Swinburne University, IIM announce ‘smart composites’ project

A collaborative project involving Swinburne University and Imagine Intelligent Materials will develop graphene-reinforced smart composites.

The composite will be able to report on the condition of large structures, with significant commercial potential in the transport sector, including automotive and aerospace.

The integrity of large composite structures can degrade over time, affecting performance and safety though not always being easily detectable.

“Smart composites using graphene are an area we have been focused on for several years,” said Dr Phillip Aitchison, Head of R&D at Imagine IM, the external partner for the project.

“Structural health monitoring of parts for automotive and aerospace, as well as any other composite part, allow real-time monitoring of damage or stress.

“The global cost of preventative servicing and maintenance is enormous.

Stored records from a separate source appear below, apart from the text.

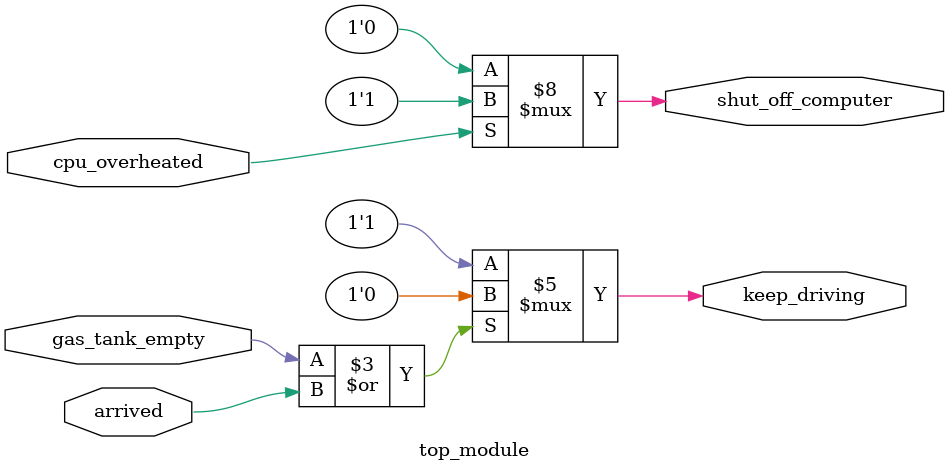
<source format=v>
module top_module (
    input      cpu_overheated,
    output reg shut_off_computer,
    input      arrived,
    input      gas_tank_empty,
    output reg keep_driving  ); //

    always @(*) begin
        if (cpu_overheated)
           shut_off_computer = 1;
        else 
            shut_off_computer=0;
    end

    always @(*) begin
        if(gas_tank_empty|arrived)
            keep_driving=0;
        else
            keep_driving=1;
    end

endmodule

</source>
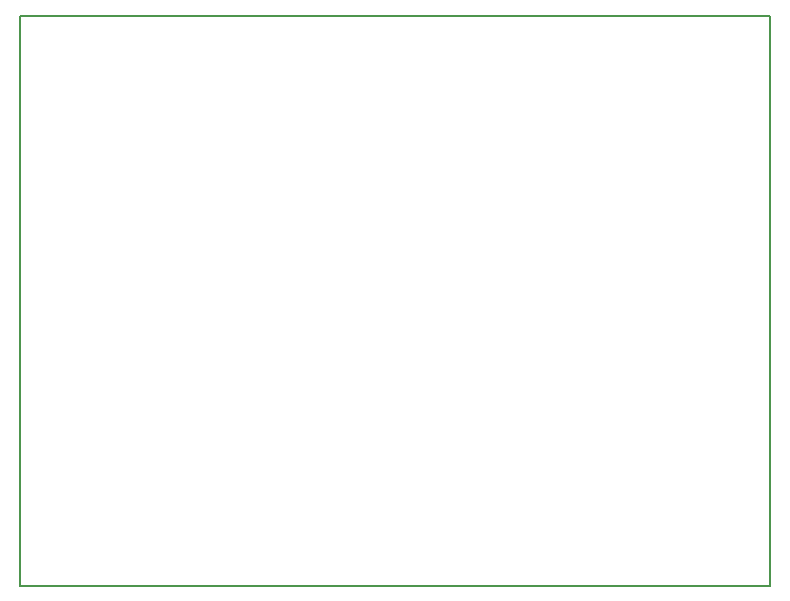
<source format=gbr>
G04 #@! TF.GenerationSoftware,KiCad,Pcbnew,5.0.0-rc2-dev-unknown-5ef715f~63~ubuntu16.04.1*
G04 #@! TF.CreationDate,2018-05-28T16:07:58+01:00*
G04 #@! TF.ProjectId,nano-shield,6E616E6F2D736869656C642E6B696361,rev?*
G04 #@! TF.SameCoordinates,Original*
G04 #@! TF.FileFunction,Profile,NP*
%FSLAX46Y46*%
G04 Gerber Fmt 4.6, Leading zero omitted, Abs format (unit mm)*
G04 Created by KiCad (PCBNEW 5.0.0-rc2-dev-unknown-5ef715f~63~ubuntu16.04.1) date Mon May 28 16:07:58 2018*
%MOMM*%
%LPD*%
G01*
G04 APERTURE LIST*
%ADD10C,0.200000*%
G04 APERTURE END LIST*
D10*
X35560000Y-76200000D02*
X45720000Y-76200000D01*
X35560000Y-27940000D02*
X35560000Y-76200000D01*
X45720000Y-27940000D02*
X35560000Y-27940000D01*
X99060000Y-76200000D02*
X45720000Y-76200000D01*
X99060000Y-27940000D02*
X99060000Y-76200000D01*
X45720000Y-27940000D02*
X99060000Y-27940000D01*
M02*

</source>
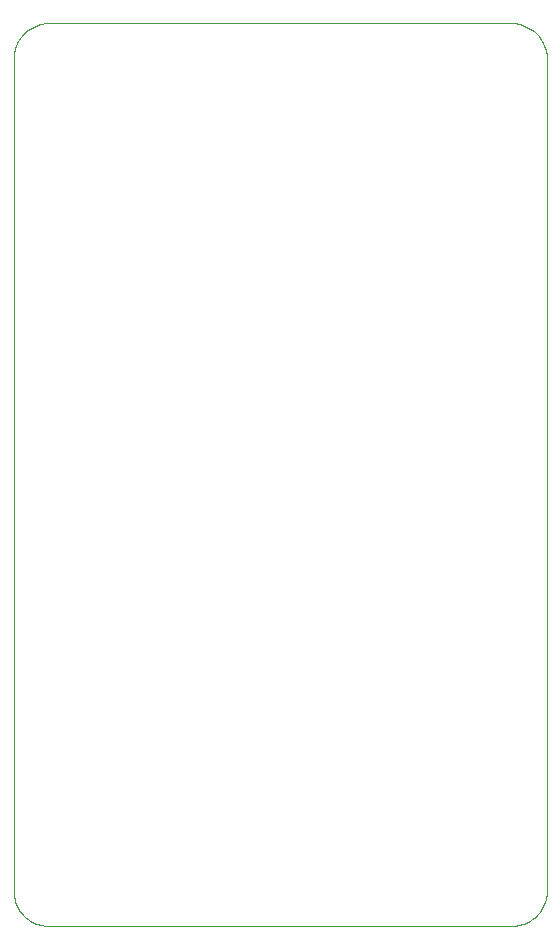
<source format=gbr>
%TF.GenerationSoftware,KiCad,Pcbnew,5.1.8-db9833491~88~ubuntu20.10.1*%
%TF.CreationDate,2020-11-26T22:30:36-06:00*%
%TF.ProjectId,micropad,6d696372-6f70-4616-942e-6b696361645f,rev?*%
%TF.SameCoordinates,Original*%
%TF.FileFunction,Profile,NP*%
%FSLAX46Y46*%
G04 Gerber Fmt 4.6, Leading zero omitted, Abs format (unit mm)*
G04 Created by KiCad (PCBNEW 5.1.8-db9833491~88~ubuntu20.10.1) date 2020-11-26 22:30:36*
%MOMM*%
%LPD*%
G01*
G04 APERTURE LIST*
%TA.AperFunction,Profile*%
%ADD10C,0.050000*%
%TD*%
G04 APERTURE END LIST*
D10*
X30820400Y-24025900D02*
X30734800Y-24193800D01*
X32703200Y-22565400D02*
X32522300Y-22617900D01*
X75122300Y-23863600D02*
X75016300Y-23707800D01*
X30449300Y-95923100D02*
X30455200Y-96111500D01*
X30916300Y-23863600D02*
X30820400Y-24025900D01*
X75016300Y-23707800D02*
X74900800Y-23558800D01*
X32887200Y-98870000D02*
X33073300Y-98899400D01*
X30596100Y-96850100D02*
X30660000Y-97027500D01*
X74196800Y-22938100D02*
X74034600Y-22842200D01*
X31022300Y-97686400D02*
X31137800Y-97835400D01*
X75536200Y-24909000D02*
X75495000Y-24725000D01*
X30734800Y-97200400D02*
X30820400Y-97368300D01*
X30543600Y-24725000D02*
X30502400Y-24909000D01*
X30473000Y-25095100D02*
X30455200Y-25282700D01*
X75495000Y-24725000D02*
X75442500Y-24544100D01*
X32703200Y-98828800D02*
X32887200Y-98870000D01*
X31841800Y-22938100D02*
X31686000Y-23044100D01*
X75378600Y-24366700D02*
X75303800Y-24193800D01*
X75218200Y-24025900D02*
X75122300Y-23863600D01*
X75442500Y-96850100D02*
X75495000Y-96669200D01*
X74900800Y-23558800D02*
X74776200Y-23417500D01*
X30449300Y-25471100D02*
X30449300Y-95923100D01*
X75495000Y-96669200D02*
X75536200Y-96485200D01*
X32172000Y-22756600D02*
X32004000Y-22842200D01*
X33260900Y-22477000D02*
X33073300Y-22494800D01*
X75565600Y-25095100D02*
X75536200Y-24909000D01*
X30455200Y-96111500D02*
X30473000Y-96299100D01*
X73335400Y-22565400D02*
X73151400Y-22524200D01*
X30734800Y-24193800D02*
X30660000Y-24366700D01*
X30660000Y-97027500D02*
X30734800Y-97200400D01*
X75303800Y-97200400D02*
X75378600Y-97027500D01*
X33449300Y-22471100D02*
X33260900Y-22477000D01*
X31395700Y-98110000D02*
X31537000Y-98234600D01*
X32344900Y-98712400D02*
X32522300Y-98776300D01*
X75218200Y-97368300D02*
X75303800Y-97200400D01*
X75536200Y-96485200D02*
X75565600Y-96299100D01*
X32344900Y-22681800D02*
X32172000Y-22756600D01*
X75583400Y-25282700D02*
X75565600Y-25095100D01*
X30502400Y-24909000D02*
X30473000Y-25095100D01*
X74900800Y-97835400D02*
X75016300Y-97686400D01*
X75589300Y-25471100D02*
X75583400Y-25282700D01*
X75122300Y-97530600D02*
X75218200Y-97368300D01*
X75583400Y-96111500D02*
X75589300Y-95923100D01*
X75589300Y-95923100D02*
X75589300Y-25471100D01*
X31262400Y-97976700D02*
X31395700Y-98110000D01*
X31537000Y-98234600D02*
X31686000Y-98350100D01*
X30543600Y-96669200D02*
X30596100Y-96850100D01*
X32522300Y-22617900D02*
X32344900Y-22681800D01*
X74352600Y-98350100D02*
X74501600Y-98234600D01*
X30916300Y-97530600D02*
X31022300Y-97686400D01*
X73866600Y-98637600D02*
X74034600Y-98552000D01*
X75303800Y-24193800D02*
X75218200Y-24025900D01*
X74776200Y-23417500D02*
X74642900Y-23284200D01*
X73693700Y-98712400D02*
X73866600Y-98637600D01*
X30455200Y-25282700D02*
X30449300Y-25471100D01*
X32887200Y-22524200D02*
X32703200Y-22565400D01*
X74642900Y-23284200D02*
X74501600Y-23159600D01*
X31686000Y-23044100D02*
X31537000Y-23159600D01*
X30820400Y-97368300D02*
X30916300Y-97530600D01*
X75442500Y-24544100D02*
X75378600Y-24366700D01*
X32172000Y-98637600D02*
X32344900Y-98712400D01*
X31537000Y-23159600D02*
X31395700Y-23284200D01*
X74034600Y-98552000D02*
X74196800Y-98456100D01*
X31262400Y-23417500D02*
X31137800Y-23558800D01*
X31137800Y-97835400D02*
X31262400Y-97976700D01*
X30502400Y-96485200D02*
X30543600Y-96669200D01*
X74352600Y-23044100D02*
X74196800Y-22938100D01*
X75565600Y-96299100D02*
X75583400Y-96111500D01*
X30473000Y-96299100D02*
X30502400Y-96485200D01*
X33449300Y-98923100D02*
X72589300Y-98923100D01*
X74776200Y-97976700D02*
X74900800Y-97835400D01*
X73151400Y-22524200D02*
X72965300Y-22494800D01*
X32522300Y-98776300D02*
X32703200Y-98828800D01*
X73516300Y-22617900D02*
X73335400Y-22565400D01*
X33260900Y-98917200D02*
X33449300Y-98923100D01*
X31022300Y-23707800D02*
X30916300Y-23863600D01*
X30596100Y-24544100D02*
X30543600Y-24725000D01*
X72777700Y-22477000D02*
X72589300Y-22471100D01*
X73516300Y-98776300D02*
X73693700Y-98712400D01*
X74642900Y-98110000D02*
X74776200Y-97976700D01*
X75378600Y-97027500D02*
X75442500Y-96850100D01*
X74501600Y-98234600D02*
X74642900Y-98110000D01*
X73693700Y-22681800D02*
X73516300Y-22617900D01*
X74196800Y-98456100D02*
X74352600Y-98350100D01*
X75016300Y-97686400D02*
X75122300Y-97530600D01*
X74034600Y-22842200D02*
X73866600Y-22756600D01*
X72589300Y-98923100D02*
X72777700Y-98917200D01*
X30660000Y-24366700D02*
X30596100Y-24544100D01*
X31137800Y-23558800D02*
X31022300Y-23707800D01*
X74501600Y-23159600D02*
X74352600Y-23044100D01*
X72777700Y-98917200D02*
X72965300Y-98899400D01*
X72965300Y-98899400D02*
X73151400Y-98870000D01*
X31686000Y-98350100D02*
X31841800Y-98456100D01*
X72589300Y-22471100D02*
X33449300Y-22471100D01*
X32004000Y-22842200D02*
X31841800Y-22938100D01*
X73151400Y-98870000D02*
X73335400Y-98828800D01*
X73335400Y-98828800D02*
X73516300Y-98776300D01*
X72965300Y-22494800D02*
X72777700Y-22477000D01*
X33073300Y-22494800D02*
X32887200Y-22524200D01*
X31841800Y-98456100D02*
X32004000Y-98552000D01*
X31395700Y-23284200D02*
X31262400Y-23417500D01*
X33073300Y-98899400D02*
X33260900Y-98917200D01*
X73866600Y-22756600D02*
X73693700Y-22681800D01*
X32004000Y-98552000D02*
X32172000Y-98637600D01*
M02*

</source>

By shifting maintenance from needing to be regularly scheduled to being on-demand and IoT-connected will change the way servicing of complex equipment, such as aeroplanes, is conducted.”

The global composites market grew by 11 per cent between 2014 and 2016, according to research from JEC Group, reaching $US 82 billion.

The project is supported by a $20,000 Seed grant from the university under a program, targeting “interdisciplinary projects that are aligned with the Swinburne research institutes’ external partnership and collaboration objectives”.

It will combine expertise from experts in sensors, electronics engineering and aerospace manufacturing at the university.

The research, led by ARC DECRA Fellow and Senior Research Fellow Dr Nishar Hameed, will develop graphene ink coatings for glass fibres embedded in an epoxy matrix.

The graphene nanoplatelets used are highly conductive and highly sensitive to strain, and offer an innovative and affordable solution for sensor manufacture.

“Lightweight construction and function integration are the current major trends in the global mass transport sector, and this can be optimally realised through the clever design of fibre -reinforced composite materials,” said Dr Hameed.

“The integration of graphene is an efficient and viable way to achieve functionalities in composites to record and report the state of the component in service. In this collaborative initiative, Swinburne and Imagine IM are identifying and tackling the challenges in manufacturing graphene enabled smart composite materials”.

Expected outcomes from the six-month project include understanding what opportunities the technology will offer aerospace and automotive industries, and the potential to migrate it to other sectors, such as defence.

Challenges include manufacturing methods, ensuring the reliability of sensors, and evaluating structure-property relationships.

The announcement follows last month’s launch of the Graphene Supply Chain CRC-P, led by Swinburne University and Imagine IM, at Swinburne’s Factory of The Future.